On December 2, 1994, approximately two years later, Mr. Townsend filed a Motion to Vacate Final Judgment, pro se, and on behalf of Hobesound and Imperial. The Motion attached various exhibits, including an affidavit of Mrs. Townsend and two pages from her diary, noting that on the day of the alleged service upon her she was shopping, and therefore she could not have been served.
A hearing on the motion was held, and the trial court took the matter under advisement. Thereafter, the trial court prepared and entered its own Order Granting Motion to Set Aside Final Judgment on August 15, 1997. By its Order, the trial court overturned and set aside as non-existent the service on all three defendants, finding that they had carried their burden of proof by clear and convincing evidence, overcoming the presumption of validity of service. The Default Final Judgments against the defendants were vacated as void, and this appeal followed.
Both parties now agree that service on Imperial was valid. They disagree, however, with respect to the service on Hobesound and Mr. Townsend. After a review of the record, we find that the evidence produced by defendants regarding service of process was not clear and convincing and could not overcome the presumption of validity of service on Mr. Townsend and Hobesound as reflected by the return of service and the testimony of the process server. However, applying the "Tipsy Coachman" rule, we find that the trial court reached the correct result in vacating the Default Final Judgment, albeit for the wrong reason.
The "Tipsy Coachman" rule provides that if the lower court assigns an erroneous reason for its decision, the decision will be affirmed where there is some other reason or basis to support it. See Carraway v. Armour Co., 156 So.2d 494 (Fla. 1963).
Our review of the record discloses that the process server was not qualified to serve process on these defendants in Palm Beach County, according to sections 48.27(1) and 48.27(2), Florida Statutes (1997). These sections provide in pertinent part:
(1) The chief judge of each judicial circuit may establish an approval list of natural persons designated as certified process servers. . . .
(2) The addition of a person's name to the list authorizes him or her to serve initial nonenforceable civil process on a person found within the circuit when a civil action has been filed against such person in the circuit or in a county court in the circuit. . . .
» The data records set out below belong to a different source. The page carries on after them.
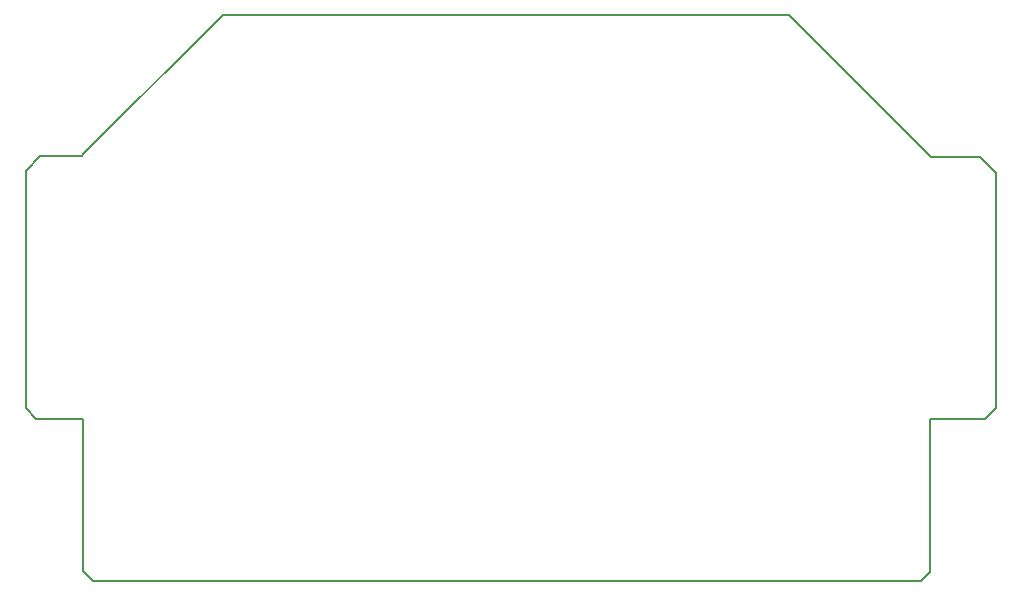
<source format=gbr>
G04 #@! TF.FileFunction,Profile,NP*
%FSLAX46Y46*%
G04 Gerber Fmt 4.6, Leading zero omitted, Abs format (unit mm)*
G04 Created by KiCad (PCBNEW 4.0.2+e4-6225~38~ubuntu15.10.1-stable) date mié 18 may 2016 16:41:09 CEST*
%MOMM*%
G01*
G04 APERTURE LIST*
%ADD10C,0.100000*%
%ADD11C,0.200000*%
G04 APERTURE END LIST*
D10*
D11*
X110650000Y-61950000D02*
X158600000Y-61950000D01*
X170650000Y-74000000D02*
X158600000Y-61950000D01*
X98750000Y-73850000D02*
X110650000Y-61950000D01*
X94850000Y-96150000D02*
X95150000Y-96150000D01*
X95200000Y-73900000D02*
X95500000Y-73900000D01*
X176100000Y-75350000D02*
X176100000Y-76100000D01*
X174750000Y-74000000D02*
X176100000Y-75350000D01*
X170650000Y-74000000D02*
X174750000Y-74000000D01*
X95500000Y-73900000D02*
X98750000Y-73900000D01*
X93950000Y-75150000D02*
X95200000Y-73900000D01*
X93950000Y-95250000D02*
X93950000Y-75150000D01*
X94850000Y-96150000D02*
X93950000Y-95250000D01*
X98850000Y-96150000D02*
X95150000Y-96150000D01*
X98850000Y-109050000D02*
X98850000Y-96150000D01*
X99650000Y-109850000D02*
X98850000Y-109050000D01*
X169800000Y-109850000D02*
X99650000Y-109850000D01*
X170550000Y-109100000D02*
X169800000Y-109850000D01*
X170550000Y-96150000D02*
X170550000Y-109100000D01*
X175150000Y-96150000D02*
X170550000Y-96150000D01*
X176100000Y-95200000D02*
X175150000Y-96150000D01*
X176100000Y-75850000D02*
X176100000Y-95200000D01*
M02*

</source>
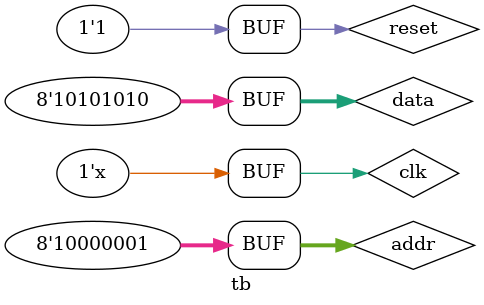
<source format=sv>
module tb;
  reg clk=0,reset;
  reg [7:0] addr;
  reg [7:0] data;
  wire r;
  
  top duv(.clk(clk),.addr(addr),.data(data),.w_reset(reset),.i_ready(r));
  
  always #5 clk=~clk;
  
  initial begin
    $dumpfile("test.vcd");
    $dumpvars;
    
    reset=1;
    addr=8'h81;
    data=8'b10101010;
    #400;
    
//     repeat(20)
//       begin
//         reset=1;
//            addr=$urandom_range(0,140);
//            data=$urandom_range(1,255);
//            @(posedge r);
//       end
  end
endmodule



</source>
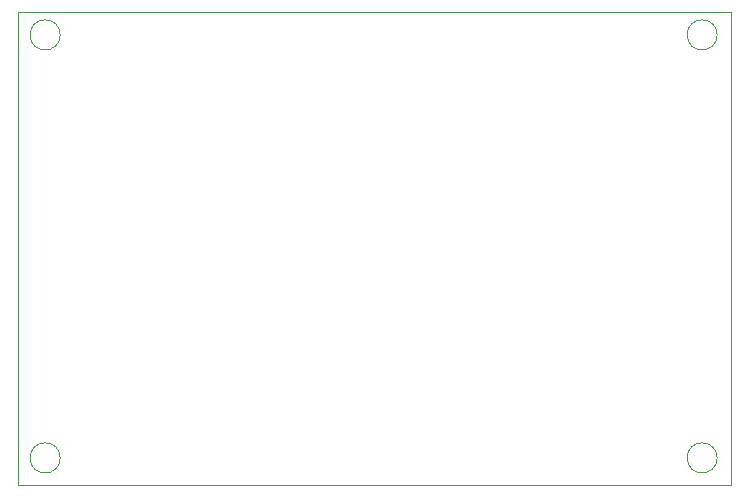
<source format=gbr>
%TF.GenerationSoftware,KiCad,Pcbnew,(5.1.2)-2*%
%TF.CreationDate,2021-07-28T17:12:53+02:00*%
%TF.ProjectId,SFB,5346422e-6b69-4636-9164-5f7063625858,1*%
%TF.SameCoordinates,Original*%
%TF.FileFunction,Profile,NP*%
%FSLAX46Y46*%
G04 Gerber Fmt 4.6, Leading zero omitted, Abs format (unit mm)*
G04 Created by KiCad (PCBNEW (5.1.2)-2) date 2021-07-28 17:12:53*
%MOMM*%
%LPD*%
G04 APERTURE LIST*
%ADD10C,0.050000*%
G04 APERTURE END LIST*
D10*
X97282000Y-88900000D02*
G75*
G03X97282000Y-88900000I-1270000J0D01*
G01*
X41662334Y-88900000D02*
G75*
G03X41662334Y-88900000I-1276334J0D01*
G01*
X97282000Y-124714000D02*
G75*
G03X97282000Y-124714000I-1270000J0D01*
G01*
X41662334Y-124714000D02*
G75*
G03X41662334Y-124714000I-1276334J0D01*
G01*
X38100000Y-86995000D02*
X38100000Y-127000000D01*
X98425000Y-86995000D02*
X38100000Y-86995000D01*
X98425000Y-127000000D02*
X98425000Y-86995000D01*
X38100000Y-127000000D02*
X98425000Y-127000000D01*
M02*

</source>
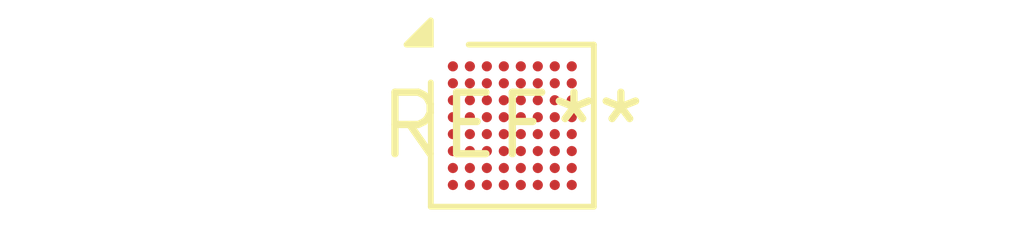
<source format=kicad_pcb>
(kicad_pcb (version 20240108) (generator pcbnew)

  (general
    (thickness 1.6)
  )

  (paper "A4")
  (layers
    (0 "F.Cu" signal)
    (31 "B.Cu" signal)
    (32 "B.Adhes" user "B.Adhesive")
    (33 "F.Adhes" user "F.Adhesive")
    (34 "B.Paste" user)
    (35 "F.Paste" user)
    (36 "B.SilkS" user "B.Silkscreen")
    (37 "F.SilkS" user "F.Silkscreen")
    (38 "B.Mask" user)
    (39 "F.Mask" user)
    (40 "Dwgs.User" user "User.Drawings")
    (41 "Cmts.User" user "User.Comments")
    (42 "Eco1.User" user "User.Eco1")
    (43 "Eco2.User" user "User.Eco2")
    (44 "Edge.Cuts" user)
    (45 "Margin" user)
    (46 "B.CrtYd" user "B.Courtyard")
    (47 "F.CrtYd" user "F.Courtyard")
    (48 "B.Fab" user)
    (49 "F.Fab" user)
    (50 "User.1" user)
    (51 "User.2" user)
    (52 "User.3" user)
    (53 "User.4" user)
    (54 "User.5" user)
    (55 "User.6" user)
    (56 "User.7" user)
    (57 "User.8" user)
    (58 "User.9" user)
  )

  (setup
    (pad_to_mask_clearance 0)
    (pcbplotparams
      (layerselection 0x00010fc_ffffffff)
      (plot_on_all_layers_selection 0x0000000_00000000)
      (disableapertmacros false)
      (usegerberextensions false)
      (usegerberattributes false)
      (usegerberadvancedattributes false)
      (creategerberjobfile false)
      (dashed_line_dash_ratio 12.000000)
      (dashed_line_gap_ratio 3.000000)
      (svgprecision 4)
      (plotframeref false)
      (viasonmask false)
      (mode 1)
      (useauxorigin false)
      (hpglpennumber 1)
      (hpglpenspeed 20)
      (hpglpendiameter 15.000000)
      (dxfpolygonmode false)
      (dxfimperialunits false)
      (dxfusepcbnewfont false)
      (psnegative false)
      (psa4output false)
      (plotreference false)
      (plotvalue false)
      (plotinvisibletext false)
      (sketchpadsonfab false)
      (subtractmaskfromsilk false)
      (outputformat 1)
      (mirror false)
      (drillshape 1)
      (scaleselection 1)
      (outputdirectory "")
    )
  )

  (net 0 "")

  (footprint "ST_WLCSP-64_Die435" (layer "F.Cu") (at 0 0))

)

</source>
(emphasis supplied). Here, the action was filed in Dade County Circuit Court, the process server was certified in Palm Beach and Dade Counties, and Mr. Townsend and Hobesound were served in Palm Beach County. Thus, the service was legally defective.
In Abbate v. Provident Nat'l Bank, 631 So.2d 312 (Fla. 5th DCA 1994), the plaintiff bank caused a summons to be served on the defendant in Palm Beach County. The case was filed in Orange County. The process server was certified to serve process in Palm Beach County. The court held that since the case had been filed in Orange County and service was carried out by a certified private process server in a different circuit, service was invalid.
The Abbate court relied on sections 48.27(1) and 48.27(2) in support of its decision. Furthermore, the court rejected the bank's harmless error argument, stating:
This argument runs counter to overwhelming law in Florida that strict compliance with the statutes governing service of process is required. Absent strict compliance with the statutes governing service, the court lacks personal jurisdiction over the defendant.
Abbate at 315 (citations omitted).
While we cannot agree with the reasoning of the trial court below, because the record reflects that the service of process here was defective, we affirm the lower court's Order setting aside the Default Final Judgment against defendants Mr. Townsend and Hobesound and reverse the Order with respect to defendant Imperial.